Viola rolled her eyes. With his walrus-like face and jagged yellow tusks, Dr. Horace seemed to wait on her reply like a fish from the hand of a marine trainer. God, he was wearing on her patience.
“Isn’t that a little trite?”
She looked around the room, at the pale green of the walls—probably meant to be soothing, but only looking like a slightly more sea foam-tinted asylum—the gray steel filing cabinets, the cheap industrial desk and chairs. No location had ever been less likely to make her want to spill her secrets. Least of all the ones she’d never even really admitted to herself.
“In what way?”
“Well, come on.” Viola cro
ssed and uncrossed her legs, re-crossing them again at the ankles. “Every passé head-shrinking session in every movie uses the same line. It’s always about the mother.”
“In my experience, it’s true more often than not.” Dr. Horace smiled, giving her that ‘I’m way older than you and therefore you should automatically believe everything I say’ look. Viola had always hated that look. It reminded her of Sister Baylor, her sixth grade home economics teacher.
“Alright,” she said. “You want to talk about my mother? I’ll tell you a…story about…my mother.” Furrowing her brow, she looked at the ceiling and counted to three. In her mind, she pictured a giant, old-fashioned typewriter. Whereas before, her brain had been a badly-alphabetized dictionary with a few missing pages, now she could pull the words she needed out of thin air, letter by letter. If she remained calm, and kept her focus, of course.

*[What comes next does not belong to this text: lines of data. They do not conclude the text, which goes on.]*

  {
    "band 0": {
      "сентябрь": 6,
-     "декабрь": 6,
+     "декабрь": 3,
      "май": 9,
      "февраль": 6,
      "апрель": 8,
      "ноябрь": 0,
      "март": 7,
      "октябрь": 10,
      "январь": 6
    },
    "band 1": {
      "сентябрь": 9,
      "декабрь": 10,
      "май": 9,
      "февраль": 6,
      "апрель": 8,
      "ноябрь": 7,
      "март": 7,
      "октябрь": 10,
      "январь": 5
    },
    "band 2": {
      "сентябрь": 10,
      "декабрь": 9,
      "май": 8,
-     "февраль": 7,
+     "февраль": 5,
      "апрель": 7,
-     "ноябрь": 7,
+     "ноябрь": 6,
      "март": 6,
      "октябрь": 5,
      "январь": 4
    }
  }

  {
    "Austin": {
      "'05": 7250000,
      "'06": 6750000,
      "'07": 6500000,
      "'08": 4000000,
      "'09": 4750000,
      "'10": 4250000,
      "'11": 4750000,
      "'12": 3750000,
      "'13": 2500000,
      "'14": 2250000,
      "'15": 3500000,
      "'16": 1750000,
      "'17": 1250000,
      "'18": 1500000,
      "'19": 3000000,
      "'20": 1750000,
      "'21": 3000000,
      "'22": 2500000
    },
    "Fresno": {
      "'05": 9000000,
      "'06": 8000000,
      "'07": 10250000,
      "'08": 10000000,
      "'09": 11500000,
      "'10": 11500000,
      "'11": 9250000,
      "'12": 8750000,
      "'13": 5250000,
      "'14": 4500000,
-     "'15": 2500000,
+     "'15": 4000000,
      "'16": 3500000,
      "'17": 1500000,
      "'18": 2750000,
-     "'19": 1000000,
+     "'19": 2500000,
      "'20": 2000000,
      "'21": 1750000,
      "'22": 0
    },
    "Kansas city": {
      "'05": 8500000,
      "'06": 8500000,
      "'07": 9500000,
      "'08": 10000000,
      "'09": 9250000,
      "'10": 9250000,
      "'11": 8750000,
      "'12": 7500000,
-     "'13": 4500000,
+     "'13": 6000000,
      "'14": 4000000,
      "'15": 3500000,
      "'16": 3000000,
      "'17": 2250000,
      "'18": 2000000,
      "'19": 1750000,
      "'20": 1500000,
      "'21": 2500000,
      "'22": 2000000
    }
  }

“The first time I got into trouble at school, I was thirteen.” Viola smiled, not because the memory was a good one, but because she was proud of the fact that she hadn’t struggled over a single word. “I talked back to a teacher, nothing major. But Sister Baylor sent me to the mother superior’s office, and they called my mom.”
“What did you say to the teacher?”
Viola fixed Dr. Horace with a direct stare, wanting to watch his reaction as she told him, because she had a feeling he would side with Sister Baylor.

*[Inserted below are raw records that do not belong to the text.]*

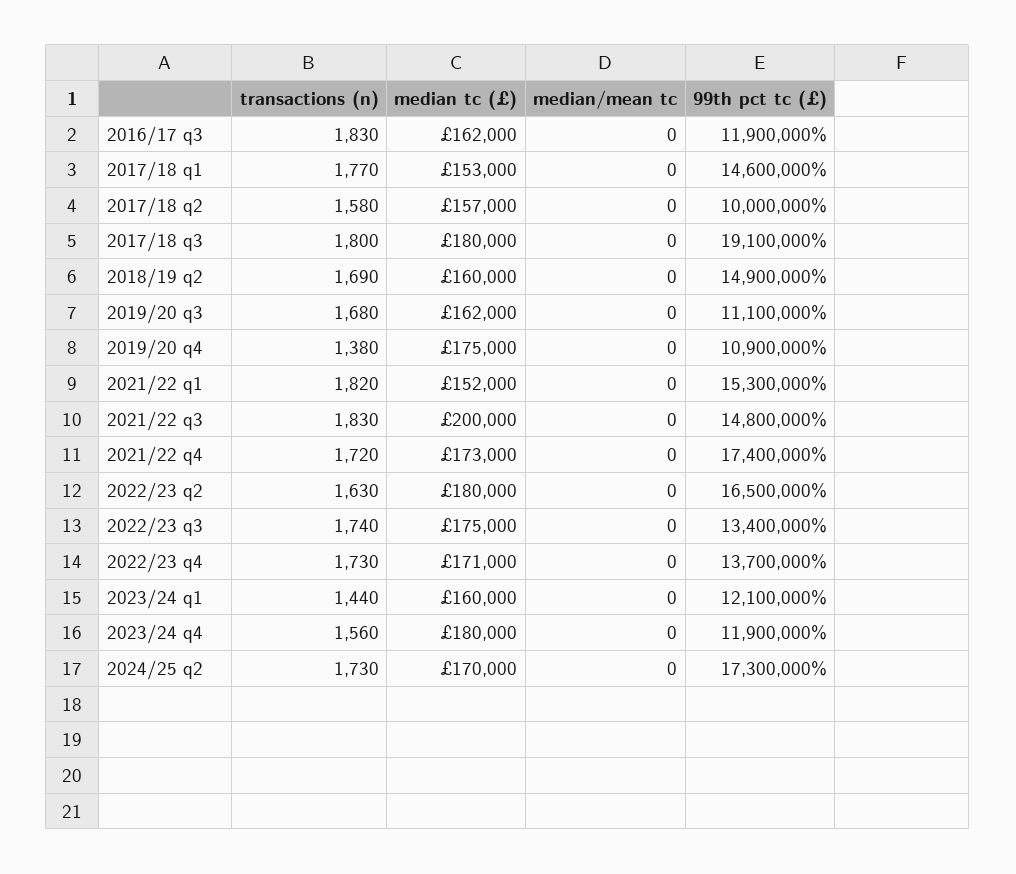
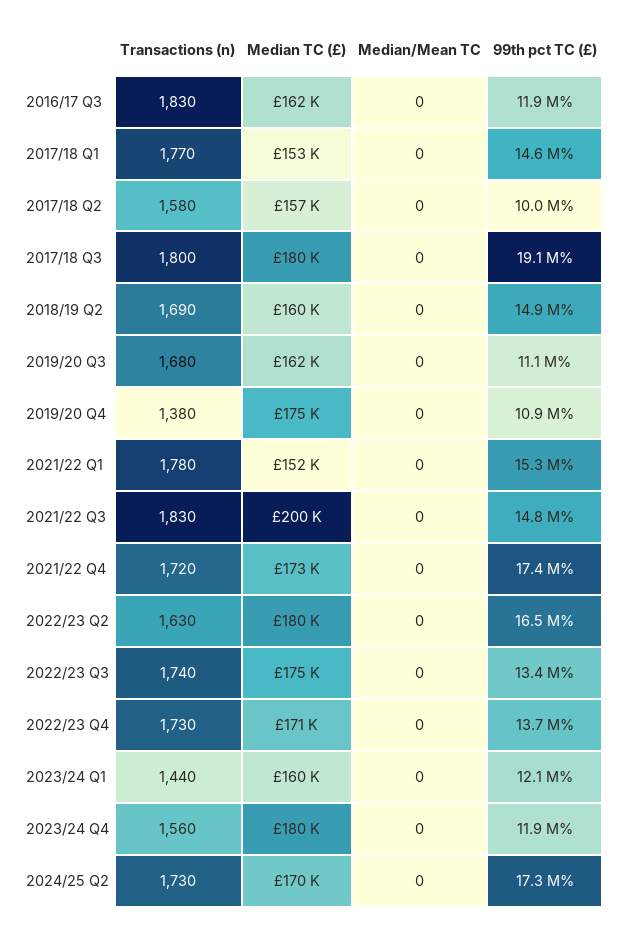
  {
    "transactions (n)": {
      "2016/17 q3": 1830,
      "2017/18 q1": 1770,
      "2017/18 q2": 1580,
      "2017/18 q3": 1800,
      "2018/19 q2": 1690,
      "2019/20 q3": 1680,
      "2019/20 q4": 1380,
-     "2021/22 q1": 1820,
+     "2021/22 q1": 1780,
      "2021/22 q3": 1830,
      "2021/22 q4": 1720,
      "2022/23 q2": 1630,
      "2022/23 q3": 1740,
      "2022/23 q4": 1730,
      "2023/24 q1": 1440,
      "2023/24 q4": 1560,
      "2024/25 q2": 1730
    },
    "median tc (£)": {
      "2016/17 q3": 162000,
      "2017/18 q1": 153000,
      "2017/18 q2": 157000,
      "2017/18 q3": 180000,
      "2018/19 q2": 160000,
      "2019/20 q3": 162000,
      "2019/20 q4": 175000,
      "2021/22 q1": 152000,
      "2021/22 q3": 200000,
      "2021/22 q4": 173000,
      "2022/23 q2": 180000,
      "2022/23 q3": 175000,
      "2022/23 q4": 171000,
      "2023/24 q1": 160000,
      "2023/24 q4": 180000,
      "2024/25 q2": 170000
    },
    "median/mean tc": {
      "2016/17 q3": 0,
      "2017/18 q1": 0,
      "2017/18 q2": 0,
      "2017/18 q3": 0,
      "2018/19 q2": 0,
      "2019/20 q3": 0,
      "2019/20 q4": 0,
      "2021/22 q1": 0,
      "2021/22 q3": 0,
      "2021/22 q4": 0,
      "2022/23 q2": 0,
      "2022/23 q3": 0,
      "2022/23 q4": 0,
      "2023/24 q1": 0,
      "2023/24 q4": 0,
      "2024/25 q2": 0
    },
    "99th pct tc (£)": {
      "2016/17 q3": 11900000,
      "2017/18 q1": 14600000,
      "2017/18 q2": 10000000,
      "2017/18 q3": 19100000,
      "2018/19 q2": 14900000,
      "2019/20 q3": 11100000,
      "2019/20 q4": 10900000,
      "2021/22 q1": 15300000,
      "2021/22 q3": 14800000,
      "2021/22 q4": 17400000,
      "2022/23 q2": 16500000,
      "2022/23 q3": 13400000,
      "2022/23 q4": 13700000,
      "2023/24 q1": 12100000,
      "2023/24 q4": 11900000,
      "2024/25 q2": 17300000
    }
  }

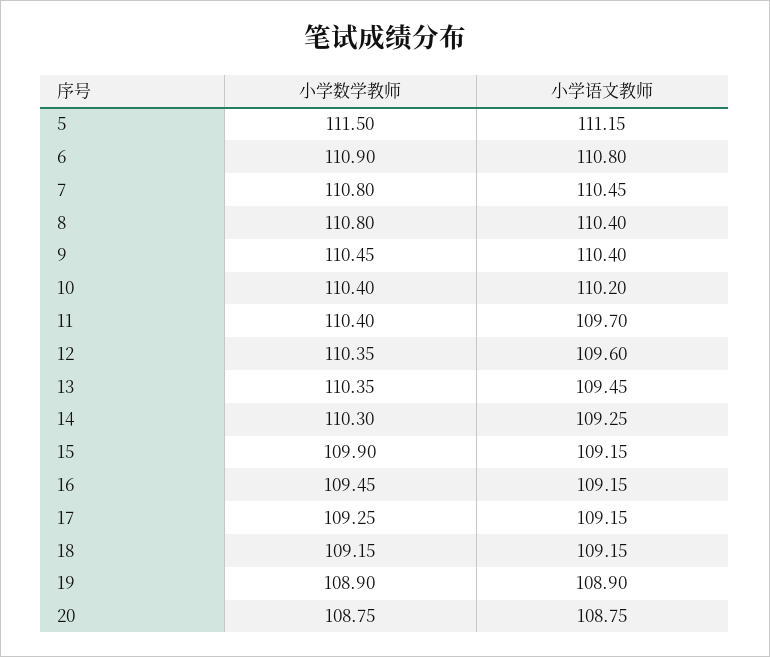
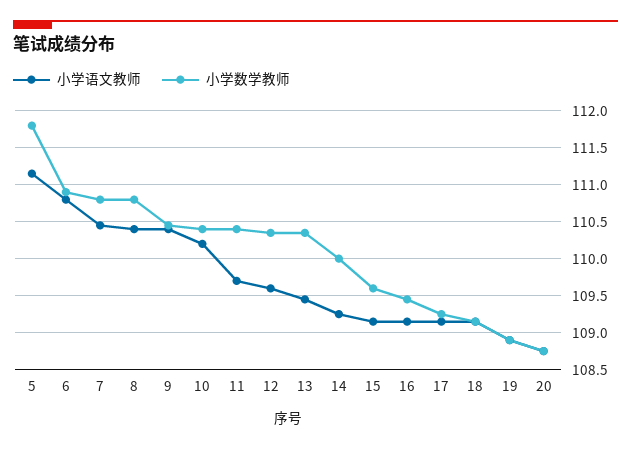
  {
    "小学数学教师": {
-     "5": 111.5,
+     "5": 111.8,
      "6": 110.9,
      "7": 110.8,
      "8": 110.8,
      "9": 110.45,
      "10": 110.4,
      "11": 110.4,
      "12": 110.35,
      "13": 110.35,
-     "14": 110.3,
+     "14": 110,
-     "15": 109.9,
+     "15": 109.6,
      "16": 109.45,
      "17": 109.25,
      "18": 109.15,
      "19": 108.9,
      "20": 108.75
    },
    "小学语文教师": {
      "5": 111.15,
      "6": 110.8,
      "7": 110.45,
      "8": 110.4,
      "9": 110.4,
      "10": 110.2,
      "11": 109.7,
      "12": 109.6,
      "13": 109.45,
      "14": 109.25,
      "15": 109.15,
      "16": 109.15,
      "17": 109.15,
      "18": 109.15,
      "19": 108.9,
      "20": 108.75
    }
  }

“She told us that every woman needed to learn how to cook, because someday…she would be cooking for her husband and children. I asked her why my husband couldn’t learn to do his own cooking. Then I asked her…for that matter, why she was assuming that all women wanted to get married and have children in the first place. After all, she was a nun.” She smirked. “It wasn’t as if…the Lord cared whether or not she knew how to cook.”
“And that was when she sent you to the principal’s office?”